● **Required action**:
Return everything from "New York, June" down to "not be withdrawn." in the J.Crew tender report, copied word for word.

*** Opening Study text ***

J.Crew receives early tenders for 93.6% of notes, extends deadline

New York, June 26 – J.Crew Group, Inc. said it received early tenders for $530,472,449, or 93.6%, of the $566.5 million of 7¾%/8½% senior PIK toggle notes due 2019 issued by Chinos Intermediate Holdings A, Inc.

The response does not include a further 6% of the outstanding notes which may be withheld from the exchange offer under the terms of the June 12 restructuring support agreement.

If these further notes are tendered, the response rate will be 99.6%, enough to satisfy the minimum tender condition of a 95% response, according to a news release.

J.Crew said it is extending the early tender deadline to 11:59 p.m. ET on July 10 from 5 p.m. ET on June 23.

The new deadline matches the expiration of the offer so that all holders who participate will receive the total consideration.

Because the withdrawal deadline has now passed, tendered notes may not be withdrawn.

*** Closing Study text ***
*** Opening Stored data ***

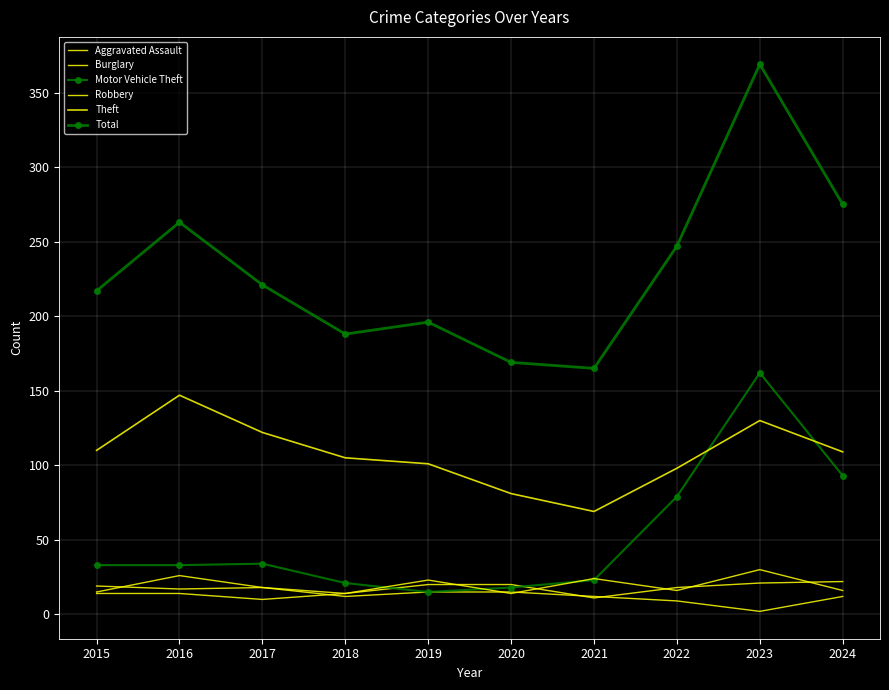

At how many categories does at least one series exceed 216?

6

*** Closing Stored data ***

● **Exercise answer**:
New York, June 26 – J.Crew Group, Inc. said it received early tenders for $530,472,449, or 93.6%, of the $566.5 million of 7¾%/8½% senior PIK toggle notes due 2019 issued by Chinos Intermediate Holdings A, Inc.

The response does not include a further 6% of the outstanding notes which may be withheld from the exchange offer under the terms of the June 12 restructuring support agreement.

If these further notes are tendered, the response rate will be 99.6%, enough to satisfy the minimum tender condition of a 95% response, according to a news release.

J.Crew said it is extending the early tender deadline to 11:59 p.m. ET on July 10 from 5 p.m. ET on June 23.

The new deadline matches the expiration of the offer so that all holders who participate will receive the total consideration.

Because the withdrawal deadline has now passed, tendered notes may not be withdrawn.